Coach: Jim Boeheim (799-288 at Syracuse, 799-288 overall)
Even Syracuse cannot lose Jonny Flynn, Eric Devendorf and Paul Harris and get better. Usually the Orange will bring in yet another superb recruiting class and be back in the NCAA Tournament. Making the big dance is certainly the goal as always this year, but there is no super recruit who is ready to come in and make an impact and the Orange will be a far less talented team this year than they were last year.
Key Losses: G Eric Devendorf, G Jonny Flynn, F Paul Harris, F Kristof Ongenaet
The top three scorers may be gone, but Syracuse does not lack a scoring punch thanks to the return of Andy Rautins. Rautins only started ten games last year, but he is a superb outside shooter who managed to tally 10.5 points per game despite so much talent in front of him. The only problem with Rautins game is the fact that he is a pretty much just an outside shooter. Without Flynn or Harris driving to the basket, it may be more difficult for Rautins to find open looks this season. Mookie Jones only played in nine games last year and was redshirted, but the 6-6 wing is a dynamic scorer who could be the answer at the small forward position.

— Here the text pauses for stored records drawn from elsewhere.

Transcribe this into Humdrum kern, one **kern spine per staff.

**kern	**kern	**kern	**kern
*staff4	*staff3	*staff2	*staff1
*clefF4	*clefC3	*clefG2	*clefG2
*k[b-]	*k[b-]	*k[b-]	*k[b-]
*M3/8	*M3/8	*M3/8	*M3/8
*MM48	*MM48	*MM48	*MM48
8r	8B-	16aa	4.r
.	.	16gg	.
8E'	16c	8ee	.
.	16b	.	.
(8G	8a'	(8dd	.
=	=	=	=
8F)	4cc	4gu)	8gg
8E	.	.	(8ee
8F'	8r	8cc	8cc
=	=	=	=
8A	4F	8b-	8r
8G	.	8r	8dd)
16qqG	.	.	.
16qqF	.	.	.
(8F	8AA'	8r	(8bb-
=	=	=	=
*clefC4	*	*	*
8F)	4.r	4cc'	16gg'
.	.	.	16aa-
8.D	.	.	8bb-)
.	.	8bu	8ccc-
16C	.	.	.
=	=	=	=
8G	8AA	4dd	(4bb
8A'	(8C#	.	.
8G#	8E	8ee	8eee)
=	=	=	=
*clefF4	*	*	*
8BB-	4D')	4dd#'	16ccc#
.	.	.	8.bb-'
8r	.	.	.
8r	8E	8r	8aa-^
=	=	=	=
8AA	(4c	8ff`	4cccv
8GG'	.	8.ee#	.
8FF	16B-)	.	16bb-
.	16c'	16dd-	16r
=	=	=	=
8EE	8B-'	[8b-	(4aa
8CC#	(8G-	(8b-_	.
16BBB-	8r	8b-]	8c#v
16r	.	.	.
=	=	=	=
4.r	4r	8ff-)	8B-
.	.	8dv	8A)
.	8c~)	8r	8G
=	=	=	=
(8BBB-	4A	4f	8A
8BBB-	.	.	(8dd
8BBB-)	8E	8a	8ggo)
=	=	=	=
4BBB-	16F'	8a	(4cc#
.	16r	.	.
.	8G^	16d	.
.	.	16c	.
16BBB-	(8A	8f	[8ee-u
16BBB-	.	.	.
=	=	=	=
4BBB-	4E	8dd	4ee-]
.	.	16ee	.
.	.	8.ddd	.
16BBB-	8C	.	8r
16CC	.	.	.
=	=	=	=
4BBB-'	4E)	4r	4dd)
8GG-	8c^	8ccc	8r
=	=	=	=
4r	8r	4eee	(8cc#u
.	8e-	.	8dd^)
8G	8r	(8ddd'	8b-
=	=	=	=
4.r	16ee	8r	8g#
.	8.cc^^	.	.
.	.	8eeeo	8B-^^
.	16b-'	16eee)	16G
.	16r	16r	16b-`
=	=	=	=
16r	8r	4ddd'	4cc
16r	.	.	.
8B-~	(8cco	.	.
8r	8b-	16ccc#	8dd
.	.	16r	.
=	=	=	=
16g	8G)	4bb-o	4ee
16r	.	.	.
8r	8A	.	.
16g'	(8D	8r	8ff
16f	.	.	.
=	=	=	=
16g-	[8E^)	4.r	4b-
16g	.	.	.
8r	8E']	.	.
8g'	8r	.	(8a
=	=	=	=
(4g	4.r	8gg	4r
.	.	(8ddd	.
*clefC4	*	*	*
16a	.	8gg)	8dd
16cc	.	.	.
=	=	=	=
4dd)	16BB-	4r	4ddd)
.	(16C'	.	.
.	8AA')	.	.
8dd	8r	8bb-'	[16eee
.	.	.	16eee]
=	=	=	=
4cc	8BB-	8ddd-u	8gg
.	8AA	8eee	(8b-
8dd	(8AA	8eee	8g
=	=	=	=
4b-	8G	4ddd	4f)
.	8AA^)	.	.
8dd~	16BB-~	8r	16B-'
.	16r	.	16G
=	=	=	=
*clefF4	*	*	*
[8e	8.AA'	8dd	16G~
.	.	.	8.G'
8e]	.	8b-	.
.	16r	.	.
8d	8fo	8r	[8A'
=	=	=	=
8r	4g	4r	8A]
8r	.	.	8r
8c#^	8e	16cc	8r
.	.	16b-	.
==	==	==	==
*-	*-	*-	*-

The focus on Coach Jim Boeheim’s team will switch to the frontcourt this season due to the return of Arinze Onuaku and Rick Jackson. Onuaku averaged 10.3 points and 7.3 rebounds last year and could average a double-double during his senior season. Rick Jackson turned into a perfect complimentary player to Onuaku last season. He may not score as much or grab as many rebounds, but Jackson will certainly do plenty of both. Where Jackson really shines is on the defensive end of the floor. While the opposing offense worries about getting past the 6-9, 275 pound Onuaku, Jackson will come from the weak side and block a couple shots per game. Kris Joseph had a promising freshman campaign and should be a capable backup after tallying 3.4 points and 2.4 rebounds in limited action last season.
Who’s In for Syracuse:
Forward DaShonte Riley highlights the group of incoming freshmen. The 6-11 Detroit, Michigan native will be a dominating interior presence in the years to come, but he is a little raw and will need some time to develop. And that works out fine in an Orange frontcourt that is full of talent. James Southerland is not as highly touted as Riley, but the 6-7 forward could work his way into the regular rotation at some point. The other incoming freshman is combo guard Brandon Triche, who may be pressed into action early. While the incoming freshmen might spend some time paying their dues, Wesley Johnson, a 6-7 transfer from Iowa State, is expected to contribute immediately.
Scoop Jardine did a decent job running the point on a part-time basis two years ago, but he missed all of last season. He has been working hard to become a leader and a better ballhandler and he must turn into a scoring threat as well as a quality point guard if Syracuse hopes to go back to the NCAA Tournament.
Final 2009-2010 Syracuse Projection:
If Jardine can manage to be a productive point guard and be a halfway decent scorer, the Orange have the weapons to make it back to the big dance. Syracuse has some great players in the frontcourt who will now step into the limelight and that should give Rautins plenty of open looks while the opposition attempts to clog the paint. However, the lack of depth on the perimeter is a concern and that could prove to be the difference between the NCAA and the NIT.